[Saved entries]
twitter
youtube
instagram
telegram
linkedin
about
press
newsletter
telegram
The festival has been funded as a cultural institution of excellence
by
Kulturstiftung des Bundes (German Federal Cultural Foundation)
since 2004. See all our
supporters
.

* * *

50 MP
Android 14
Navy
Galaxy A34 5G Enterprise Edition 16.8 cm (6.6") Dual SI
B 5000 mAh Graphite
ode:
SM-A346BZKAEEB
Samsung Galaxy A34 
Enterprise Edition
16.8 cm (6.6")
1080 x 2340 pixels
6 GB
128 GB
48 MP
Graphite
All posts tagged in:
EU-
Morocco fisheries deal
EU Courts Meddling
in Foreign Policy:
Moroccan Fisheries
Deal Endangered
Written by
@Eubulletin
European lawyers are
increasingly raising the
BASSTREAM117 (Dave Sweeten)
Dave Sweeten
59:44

==

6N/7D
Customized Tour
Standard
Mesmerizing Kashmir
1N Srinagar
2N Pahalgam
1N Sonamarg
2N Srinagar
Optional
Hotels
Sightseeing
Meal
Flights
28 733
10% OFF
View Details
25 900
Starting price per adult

◆ EXERCISE DESCRIPTION ◆
Return every line above where "Dave" appears.

◆ ANSWER SPACE ◆
BASSTREAM117 (Dave Sweeten)
Dave Sweeten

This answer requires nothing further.